*Required action A*
Answer these from the essay excerpt, one line each, marked to match:
(i) What nationality does the writer state?
(ii) What did the kid in the writer's homeroom do, and what followed?
(iii) What kind of organization does the writer join, and on what street?
*Required action B*
Summarize the essay excerpt in two sentences.
*Required action C*
Write the next part of the essay excerpt, starting after its final sentence.

START Selected excerpt

So let me start: I am a Korean national. Beyond that, the way I kept up with important political events for most of my life was tangential. I’d hearing about it from family and friends, in passing, the TV screens where the debaters and mediators would zealously deliver their points. Prior to my junior year in college, I did not bat an eye at these issues, how people would protest over their rights, or others’ rights. Being politically active while young was a bit taboo where I grew up and to be honest these street protesters, who seemed almost demagogical and so righteous at the time, were scary. I always remember this kid in my homeroom that went on a one person strike and got made fun of for an entire year. To think that I would turn to policy, a world in which you have to keep up with current affairs like a Spanish nanny watches a telenovela, and join a political research think tank on K street — neither I nor the ones who know me very well could fathom it.

END Selected excerpt
START Data for review

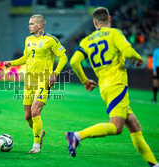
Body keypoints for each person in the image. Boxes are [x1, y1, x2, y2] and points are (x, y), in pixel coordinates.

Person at [66, 7, 158, 167]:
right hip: (117, 84)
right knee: (116, 127)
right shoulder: (114, 33)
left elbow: (74, 61)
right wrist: (137, 57)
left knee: (135, 127)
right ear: (109, 20)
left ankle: (154, 164)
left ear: (95, 23)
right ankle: (76, 136)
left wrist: (85, 80)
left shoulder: (86, 41)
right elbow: (128, 51)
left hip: (104, 87)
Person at [4, 14, 67, 153]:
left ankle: (36, 146)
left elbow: (63, 57)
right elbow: (26, 57)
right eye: (29, 23)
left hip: (43, 81)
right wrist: (12, 63)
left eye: (32, 24)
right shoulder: (28, 39)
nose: (29, 26)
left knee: (35, 112)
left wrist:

END Data for review

*Exercise output A*
(i) Korean.
(ii) The kid went on a one-person strike and was made fun of for an entire year.
(iii) A political research think tank, on K street.

*Exercise output B*
The writer, a Korean national, followed political events only tangentially for most of life and, before junior year in college, paid little attention to such issues, having grown up where political activity by the young was somewhat taboo and street protesters seemed scary. Neither the writer nor those who know the writer well could have imagined a turn to policy and a place at a political research think tank on K street.

*Exercise output C*
Perhaps it was a random chance happening. This adventitious venture into this wonderful program from opportunities granted to me as a hardcore science or nerd major has proven that I, too, am interested in policy. It really is like watching a drama unfold. But it’s all sorts of drama, it turns out, or at least on the think tanks’ side of it. A bill passing, watching how fast or how slow a proposal moves on the floor, or hearing about a big concession made by industry in our favor or an approval from congressional members, etc. And it’s really not hard to get sucked into this world because it’s so dynamic and interesting.

The organization I intern for is called the Global America Business Institute. It’s a nuclear policy research think tank on the public education end. A range of issues fall into this theme, such as nuclear energy, nuclear weapons (and its sister, denuclearization) and a broader theme of renewables. Other think tanks established along our line of work can focus more on informing and influencing congressional members with connections and conversations, but we stick to our side of things by publishing briefs to be publicly available, and interacting with other information sources.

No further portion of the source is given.